Objectives: In 2013, The General Administration of Pharmaceutical Care started the National Total Parenteral Nutrition (TPN) Program in Saudi Arabia. The pharmacist can provide neonates' TPN services. In this study, we aimed to estimate the economic outcomes and cost avoidance in relation to pharmacist prescribing TPN. Methods: A total of 20 hospitals provide TPN services for neonates, pediatrics and adult patients. Cost avoidance stimulation in relation to the pharmacist prescribing and running neonates, pediatrics TPN services and replacement physician of a pharmacist as prescriber with adults TPN services. All costs were calculated by using US dollar currency.
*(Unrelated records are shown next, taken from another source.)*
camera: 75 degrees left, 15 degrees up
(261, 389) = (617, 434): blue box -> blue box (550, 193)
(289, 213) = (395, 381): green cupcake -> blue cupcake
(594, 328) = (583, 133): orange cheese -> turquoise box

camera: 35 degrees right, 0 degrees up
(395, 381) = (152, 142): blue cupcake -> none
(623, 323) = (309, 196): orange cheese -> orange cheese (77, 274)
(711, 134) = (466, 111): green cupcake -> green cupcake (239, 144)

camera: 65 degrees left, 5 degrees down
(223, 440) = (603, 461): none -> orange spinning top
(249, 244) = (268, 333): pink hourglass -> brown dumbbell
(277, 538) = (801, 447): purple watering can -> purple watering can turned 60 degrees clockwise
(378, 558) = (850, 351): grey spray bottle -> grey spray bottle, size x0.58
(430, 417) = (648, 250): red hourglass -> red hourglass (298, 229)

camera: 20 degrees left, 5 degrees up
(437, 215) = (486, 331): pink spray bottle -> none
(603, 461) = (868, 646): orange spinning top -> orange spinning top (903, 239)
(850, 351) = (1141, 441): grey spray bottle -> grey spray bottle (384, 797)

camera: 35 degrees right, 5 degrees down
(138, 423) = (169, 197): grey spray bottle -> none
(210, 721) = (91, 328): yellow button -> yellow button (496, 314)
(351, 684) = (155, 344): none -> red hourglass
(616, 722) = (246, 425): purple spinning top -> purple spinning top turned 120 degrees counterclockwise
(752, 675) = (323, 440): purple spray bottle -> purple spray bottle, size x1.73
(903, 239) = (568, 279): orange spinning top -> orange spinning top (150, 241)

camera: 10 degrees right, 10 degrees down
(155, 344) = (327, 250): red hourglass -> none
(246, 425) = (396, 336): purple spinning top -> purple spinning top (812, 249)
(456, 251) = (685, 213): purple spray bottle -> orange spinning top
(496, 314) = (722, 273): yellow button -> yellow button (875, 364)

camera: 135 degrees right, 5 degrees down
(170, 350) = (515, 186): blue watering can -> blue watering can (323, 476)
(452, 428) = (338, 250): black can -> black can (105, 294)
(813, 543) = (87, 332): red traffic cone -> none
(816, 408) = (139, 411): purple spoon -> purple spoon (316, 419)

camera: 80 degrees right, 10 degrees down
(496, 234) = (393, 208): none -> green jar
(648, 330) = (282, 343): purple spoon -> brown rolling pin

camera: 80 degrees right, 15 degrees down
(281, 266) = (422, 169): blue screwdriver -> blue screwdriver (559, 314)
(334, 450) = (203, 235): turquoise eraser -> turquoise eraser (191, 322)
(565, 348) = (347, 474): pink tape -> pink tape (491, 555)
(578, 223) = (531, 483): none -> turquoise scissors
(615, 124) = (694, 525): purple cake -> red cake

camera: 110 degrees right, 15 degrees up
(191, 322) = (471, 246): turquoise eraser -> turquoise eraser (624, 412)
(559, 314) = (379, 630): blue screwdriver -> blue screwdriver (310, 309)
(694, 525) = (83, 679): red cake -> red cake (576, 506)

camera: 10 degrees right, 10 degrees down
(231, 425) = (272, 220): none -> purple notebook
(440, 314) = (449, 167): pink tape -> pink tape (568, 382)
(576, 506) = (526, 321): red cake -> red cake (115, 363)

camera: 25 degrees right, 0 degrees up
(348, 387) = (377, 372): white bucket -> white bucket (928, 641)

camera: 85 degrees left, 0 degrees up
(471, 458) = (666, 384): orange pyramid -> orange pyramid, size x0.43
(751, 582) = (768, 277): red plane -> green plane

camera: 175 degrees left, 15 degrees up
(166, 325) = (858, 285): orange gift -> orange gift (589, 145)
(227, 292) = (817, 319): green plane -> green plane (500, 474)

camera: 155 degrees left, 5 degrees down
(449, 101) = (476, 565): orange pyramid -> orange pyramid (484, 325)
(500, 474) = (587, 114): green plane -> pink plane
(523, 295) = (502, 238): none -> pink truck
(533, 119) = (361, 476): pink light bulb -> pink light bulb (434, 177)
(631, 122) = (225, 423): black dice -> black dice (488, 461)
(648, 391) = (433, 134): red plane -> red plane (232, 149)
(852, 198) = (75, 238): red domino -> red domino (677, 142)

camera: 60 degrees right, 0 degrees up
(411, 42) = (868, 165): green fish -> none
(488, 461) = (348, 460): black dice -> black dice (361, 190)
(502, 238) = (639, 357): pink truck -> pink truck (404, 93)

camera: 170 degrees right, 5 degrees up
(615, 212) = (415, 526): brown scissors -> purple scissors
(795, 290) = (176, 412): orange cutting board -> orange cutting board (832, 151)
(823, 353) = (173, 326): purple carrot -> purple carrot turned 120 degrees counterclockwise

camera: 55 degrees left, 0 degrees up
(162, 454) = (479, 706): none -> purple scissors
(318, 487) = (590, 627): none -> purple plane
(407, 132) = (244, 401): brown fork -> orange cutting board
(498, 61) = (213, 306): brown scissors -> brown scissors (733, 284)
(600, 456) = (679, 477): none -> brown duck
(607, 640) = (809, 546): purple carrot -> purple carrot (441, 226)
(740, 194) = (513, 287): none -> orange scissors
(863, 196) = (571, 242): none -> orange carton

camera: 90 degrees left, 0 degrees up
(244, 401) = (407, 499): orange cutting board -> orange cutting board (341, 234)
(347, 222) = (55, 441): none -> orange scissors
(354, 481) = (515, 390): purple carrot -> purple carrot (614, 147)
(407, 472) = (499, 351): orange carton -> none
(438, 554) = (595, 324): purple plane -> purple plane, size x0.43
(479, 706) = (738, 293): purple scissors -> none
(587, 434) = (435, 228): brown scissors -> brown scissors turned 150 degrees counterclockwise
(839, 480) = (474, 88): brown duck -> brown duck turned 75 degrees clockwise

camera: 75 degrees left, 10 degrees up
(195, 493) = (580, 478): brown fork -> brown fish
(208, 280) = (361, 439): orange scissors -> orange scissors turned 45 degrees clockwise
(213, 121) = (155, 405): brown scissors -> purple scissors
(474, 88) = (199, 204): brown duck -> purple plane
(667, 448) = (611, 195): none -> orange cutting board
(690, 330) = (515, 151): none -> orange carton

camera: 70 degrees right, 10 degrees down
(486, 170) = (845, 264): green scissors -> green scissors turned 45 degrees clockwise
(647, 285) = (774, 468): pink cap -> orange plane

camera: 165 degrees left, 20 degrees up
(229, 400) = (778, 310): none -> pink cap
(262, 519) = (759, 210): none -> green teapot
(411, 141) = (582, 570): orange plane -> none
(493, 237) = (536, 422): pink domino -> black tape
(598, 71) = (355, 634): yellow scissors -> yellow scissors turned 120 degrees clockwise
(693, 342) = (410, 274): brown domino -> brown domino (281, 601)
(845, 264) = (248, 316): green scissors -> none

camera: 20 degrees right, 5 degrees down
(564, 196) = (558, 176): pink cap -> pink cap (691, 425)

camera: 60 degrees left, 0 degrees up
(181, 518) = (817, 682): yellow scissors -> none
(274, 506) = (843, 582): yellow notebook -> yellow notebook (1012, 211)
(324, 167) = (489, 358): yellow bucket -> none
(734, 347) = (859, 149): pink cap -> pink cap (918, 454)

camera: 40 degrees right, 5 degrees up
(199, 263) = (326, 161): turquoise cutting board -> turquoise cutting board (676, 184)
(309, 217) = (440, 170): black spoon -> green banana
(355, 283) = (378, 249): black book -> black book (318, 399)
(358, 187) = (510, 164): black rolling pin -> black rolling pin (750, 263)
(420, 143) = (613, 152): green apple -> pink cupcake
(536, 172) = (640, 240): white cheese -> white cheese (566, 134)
One-way sensitivity analysis was conducted for a list of discount prices and variety of wage cost with 10-20%. Results: The total annual estimated cost avoidance of pharmacist by providing TPN services for 20 hospitals for all types of patients was (1,569,865.40 USD) and with a discount of 10-20%, it was (1,412,878.86-1,255,892.32 USD). Of those, the total annual estimated cost avoidance of pharmacist providing the TPN services for 20 hospitals for neonates was (562,027.40 USD) and with discount of 10-20%, it was (505,824.66-449,621.92 USD). The total annual estimated cost avoidance of pharmacist providing the TPN services for 20 hospitals for adults was (523,337.00 USD) and with discount of 10-20%, it was (471,003.30-418,669.60 USD). The total annual estimated cost avoidance of pharmacist providing the TPN services for 20 hospitals for pediatrics was (484,501.00 USD) and with a discount of 10-20%, it was (436,050.90-387,600.80 USD). Conclusion: The pharmacist prescribing TPN prevents high economic burden on the healthcare system at Ministry of Health. Expanding the role of a pharmacist in the nutrition support services with an emphasis on prescribing TPN services is highly recommended at healthcare institutions in the Kingdom of Saudi Arabia.